Bupati Gowa Sebut Belum Pernah Terima Undangan Resmi dari Pansus Hak Angket
- Sulawesi.viva.co.id
SULAWESI.VIVA.CO.ID - GOWA-Bupati Gowa Husniah Talenrang menyatakan hingga kini belum pernah menerima undangan resmi dari Panitia Khusus (Pansus) Hak Angket DPRD Kabupaten Gowa untuk memberikan klarifikasi. Meski demikian, ia menegaskan siap memenuhi panggilan apabila menerima surat undangan resmi.
Menurut Husniah, informasi mengenai rencana pemanggilannya pada Senin mendatang masih sebatas kabar yang beredar. Hingga saat ini, kata dia, belum ada surat resmi yang diterimanya dari DPRD Kabupaten Gowa.
"Sampai saat ini belum ada undangan ke saya. Kami juga belum tahu kepastiannya apakah pansus akan dilaksanakan hari Senin. Namun jika DPRD atau pansus mengundang saya, tentunya kita akan hadir bersama kuasa hukum kita. Tunggu saja undangan resminya," kata Husniah kepada wartawan, Sabtu, (5/7).
Husniah mengaku sejak Panitia Khusus Hak Angket mulai bekerja, dirinya belum pernah menerima undangan tertulis untuk menghadiri agenda klarifikasi.
"Selama pansus ini berlangsung, mulai pansus satu, dua, dan tiga, tidak pernah ada undangan resmi kepada saya selaku kepala daerah. Untuk undangan tertulis sendiri belum ada.
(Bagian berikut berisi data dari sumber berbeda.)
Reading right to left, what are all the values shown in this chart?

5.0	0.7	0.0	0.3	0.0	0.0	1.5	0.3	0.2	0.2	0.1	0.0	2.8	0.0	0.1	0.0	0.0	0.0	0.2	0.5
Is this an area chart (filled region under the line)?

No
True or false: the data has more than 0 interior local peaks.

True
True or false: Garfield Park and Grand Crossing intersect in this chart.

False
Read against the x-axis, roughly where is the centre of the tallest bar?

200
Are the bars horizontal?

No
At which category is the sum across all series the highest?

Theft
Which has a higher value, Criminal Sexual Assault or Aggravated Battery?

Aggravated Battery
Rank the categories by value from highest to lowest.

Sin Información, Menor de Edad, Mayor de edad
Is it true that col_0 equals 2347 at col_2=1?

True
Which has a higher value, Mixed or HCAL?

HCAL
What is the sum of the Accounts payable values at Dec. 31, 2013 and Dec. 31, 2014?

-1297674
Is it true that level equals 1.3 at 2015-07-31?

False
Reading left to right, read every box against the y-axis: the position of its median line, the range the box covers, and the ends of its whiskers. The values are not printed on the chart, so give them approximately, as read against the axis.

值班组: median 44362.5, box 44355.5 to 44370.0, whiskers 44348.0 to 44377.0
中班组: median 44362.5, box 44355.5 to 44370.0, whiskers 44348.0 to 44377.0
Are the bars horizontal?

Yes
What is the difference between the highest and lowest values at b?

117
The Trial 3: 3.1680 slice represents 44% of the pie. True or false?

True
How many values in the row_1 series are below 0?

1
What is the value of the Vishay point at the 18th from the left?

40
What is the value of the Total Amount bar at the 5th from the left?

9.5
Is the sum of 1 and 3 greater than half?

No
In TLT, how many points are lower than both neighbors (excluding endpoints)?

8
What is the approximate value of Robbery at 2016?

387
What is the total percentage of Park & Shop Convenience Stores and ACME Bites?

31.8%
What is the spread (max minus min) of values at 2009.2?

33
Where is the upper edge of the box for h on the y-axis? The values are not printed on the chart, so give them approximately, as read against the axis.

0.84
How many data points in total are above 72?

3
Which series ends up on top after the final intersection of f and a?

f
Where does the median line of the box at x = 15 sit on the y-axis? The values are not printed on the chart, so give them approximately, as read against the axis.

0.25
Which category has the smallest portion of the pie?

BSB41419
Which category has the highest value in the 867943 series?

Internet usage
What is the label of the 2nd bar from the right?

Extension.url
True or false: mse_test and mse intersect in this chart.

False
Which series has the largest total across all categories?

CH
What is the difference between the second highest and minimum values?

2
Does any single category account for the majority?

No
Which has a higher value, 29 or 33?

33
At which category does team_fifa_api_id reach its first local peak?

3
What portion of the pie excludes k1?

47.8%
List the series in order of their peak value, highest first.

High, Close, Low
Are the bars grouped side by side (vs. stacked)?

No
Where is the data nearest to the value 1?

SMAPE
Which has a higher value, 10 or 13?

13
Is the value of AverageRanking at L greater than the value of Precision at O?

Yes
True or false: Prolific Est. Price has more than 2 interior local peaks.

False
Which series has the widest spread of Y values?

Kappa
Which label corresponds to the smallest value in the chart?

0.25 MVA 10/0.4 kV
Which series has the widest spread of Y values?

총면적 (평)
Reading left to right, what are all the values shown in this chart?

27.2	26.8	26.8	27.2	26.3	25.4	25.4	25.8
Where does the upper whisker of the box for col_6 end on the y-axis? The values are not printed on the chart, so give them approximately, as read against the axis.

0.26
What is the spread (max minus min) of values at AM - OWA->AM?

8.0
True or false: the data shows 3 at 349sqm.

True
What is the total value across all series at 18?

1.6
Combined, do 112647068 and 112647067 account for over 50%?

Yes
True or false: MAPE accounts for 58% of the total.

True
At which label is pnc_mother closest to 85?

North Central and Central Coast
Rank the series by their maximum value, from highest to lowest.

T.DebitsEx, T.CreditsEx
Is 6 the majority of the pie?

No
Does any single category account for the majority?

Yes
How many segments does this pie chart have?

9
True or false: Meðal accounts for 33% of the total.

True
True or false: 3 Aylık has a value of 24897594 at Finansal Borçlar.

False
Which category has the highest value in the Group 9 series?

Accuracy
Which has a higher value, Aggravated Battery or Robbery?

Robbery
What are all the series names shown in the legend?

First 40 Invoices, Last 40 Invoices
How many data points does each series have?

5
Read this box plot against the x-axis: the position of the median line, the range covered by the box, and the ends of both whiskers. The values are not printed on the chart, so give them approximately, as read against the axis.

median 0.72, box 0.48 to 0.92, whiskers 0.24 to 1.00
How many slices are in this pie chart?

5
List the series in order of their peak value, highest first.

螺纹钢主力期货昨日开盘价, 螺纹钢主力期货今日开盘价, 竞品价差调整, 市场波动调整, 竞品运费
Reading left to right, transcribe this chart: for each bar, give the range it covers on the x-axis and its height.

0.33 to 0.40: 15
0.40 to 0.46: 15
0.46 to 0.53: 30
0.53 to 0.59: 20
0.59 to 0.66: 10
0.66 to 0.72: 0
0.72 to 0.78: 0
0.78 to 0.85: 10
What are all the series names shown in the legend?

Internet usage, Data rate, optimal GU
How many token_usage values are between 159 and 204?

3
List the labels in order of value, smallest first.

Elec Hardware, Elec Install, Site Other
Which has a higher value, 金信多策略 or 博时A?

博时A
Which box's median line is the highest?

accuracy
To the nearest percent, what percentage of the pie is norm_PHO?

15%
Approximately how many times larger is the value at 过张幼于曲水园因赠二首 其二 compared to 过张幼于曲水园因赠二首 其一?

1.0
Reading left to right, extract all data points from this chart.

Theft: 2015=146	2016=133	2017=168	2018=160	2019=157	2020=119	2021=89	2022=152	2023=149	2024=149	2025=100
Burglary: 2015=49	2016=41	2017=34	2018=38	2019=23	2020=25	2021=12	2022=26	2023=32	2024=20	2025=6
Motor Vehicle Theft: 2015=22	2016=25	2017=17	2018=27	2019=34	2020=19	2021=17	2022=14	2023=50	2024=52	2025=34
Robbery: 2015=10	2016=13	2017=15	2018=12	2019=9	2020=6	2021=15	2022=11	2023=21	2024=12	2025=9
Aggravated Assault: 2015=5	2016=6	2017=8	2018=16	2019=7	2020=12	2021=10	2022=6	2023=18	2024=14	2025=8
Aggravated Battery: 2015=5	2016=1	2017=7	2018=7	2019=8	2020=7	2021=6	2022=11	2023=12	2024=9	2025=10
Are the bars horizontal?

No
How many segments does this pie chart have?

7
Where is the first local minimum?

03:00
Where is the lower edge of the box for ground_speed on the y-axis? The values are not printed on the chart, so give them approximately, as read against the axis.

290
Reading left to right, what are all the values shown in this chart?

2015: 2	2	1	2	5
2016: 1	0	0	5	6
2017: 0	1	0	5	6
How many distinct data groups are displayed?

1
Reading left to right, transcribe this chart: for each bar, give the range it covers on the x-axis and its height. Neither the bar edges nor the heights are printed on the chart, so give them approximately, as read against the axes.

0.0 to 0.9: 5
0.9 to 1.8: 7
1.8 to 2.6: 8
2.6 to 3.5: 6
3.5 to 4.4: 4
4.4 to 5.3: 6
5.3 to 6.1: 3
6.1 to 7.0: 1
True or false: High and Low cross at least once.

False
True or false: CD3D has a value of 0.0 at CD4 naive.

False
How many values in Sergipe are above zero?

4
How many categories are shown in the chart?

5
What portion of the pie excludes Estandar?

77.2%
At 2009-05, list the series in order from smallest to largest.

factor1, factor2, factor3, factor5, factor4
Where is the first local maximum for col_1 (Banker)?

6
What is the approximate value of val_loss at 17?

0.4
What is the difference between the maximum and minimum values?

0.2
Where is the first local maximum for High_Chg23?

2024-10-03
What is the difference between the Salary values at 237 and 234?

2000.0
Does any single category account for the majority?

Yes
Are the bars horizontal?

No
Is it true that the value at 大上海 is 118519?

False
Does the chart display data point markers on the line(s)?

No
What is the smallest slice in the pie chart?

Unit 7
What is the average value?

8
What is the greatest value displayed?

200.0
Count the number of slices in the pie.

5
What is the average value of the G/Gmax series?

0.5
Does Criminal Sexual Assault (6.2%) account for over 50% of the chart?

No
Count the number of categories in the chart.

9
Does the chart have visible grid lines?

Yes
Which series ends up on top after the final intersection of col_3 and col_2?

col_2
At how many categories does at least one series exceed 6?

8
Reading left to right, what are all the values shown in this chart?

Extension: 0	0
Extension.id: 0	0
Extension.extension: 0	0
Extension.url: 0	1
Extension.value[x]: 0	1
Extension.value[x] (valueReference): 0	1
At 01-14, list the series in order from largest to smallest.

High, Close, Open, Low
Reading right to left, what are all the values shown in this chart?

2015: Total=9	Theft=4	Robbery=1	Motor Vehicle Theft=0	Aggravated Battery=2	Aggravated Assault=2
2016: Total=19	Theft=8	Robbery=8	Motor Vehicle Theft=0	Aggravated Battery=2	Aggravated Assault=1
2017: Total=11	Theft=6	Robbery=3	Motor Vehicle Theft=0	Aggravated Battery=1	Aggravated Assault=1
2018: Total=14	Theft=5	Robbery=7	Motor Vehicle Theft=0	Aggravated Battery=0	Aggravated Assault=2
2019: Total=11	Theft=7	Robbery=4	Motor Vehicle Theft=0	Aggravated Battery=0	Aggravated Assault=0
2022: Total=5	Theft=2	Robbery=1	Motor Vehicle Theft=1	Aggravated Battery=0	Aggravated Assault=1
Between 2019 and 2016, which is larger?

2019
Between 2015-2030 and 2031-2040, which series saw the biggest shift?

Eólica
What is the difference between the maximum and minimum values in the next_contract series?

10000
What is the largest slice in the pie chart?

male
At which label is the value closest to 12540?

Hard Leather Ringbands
Tidak ada sama sekali," ujarnya.
Meski demikian, Husniah menegaskan tidak akan menghindari proses yang dijalankan DPRD Kabupaten Gowa. Ia menyatakan siap menghadiri agenda klarifikasi sepanjang pemanggilan dilakukan melalui mekanisme resmi dan disesuaikan dengan agenda kedinasannya sebagai kepala daerah.
"Kami siap kapan saja. Tentu harus diagendakan karena kepala daerah juga mempunyai kegiatan-kegiatan lain yang wajib kami ikuti. Koordinasi antara DPRD, para anggota pansus, dengan pemerintah harus terbangun dengan baik," katanya.
Ia mengaku tetap menghormati Panitia Khusus Hak Angket dalam menjalankan tugasnya. Menurut dia, proses yang sedang berlangsung di DPRD diharapkan dapat menyelesaikan persoalan tanpa menimbulkan dampak negatif terhadap penyelenggaraan pemerintahan.
"Saya tetap menghargai teman-teman DPR, dalam hal ini pansus, untuk menjalankan tugasnya agar persoalan ini tidak menjadi lebar ke mana-mana dan tidak berdampak negatif terhadap Pemerintah Kabupaten Gowa," ujarnya.
Di tengah bergulirnya proses hak angket, Husniah juga menanggapi isu mengenai rencana penyegelan rumah jabatan bupati. Ia mengimbau masyarakat agar tidak mudah terprovokasi oleh informasi yang belum dapat dipastikan kebenarannya.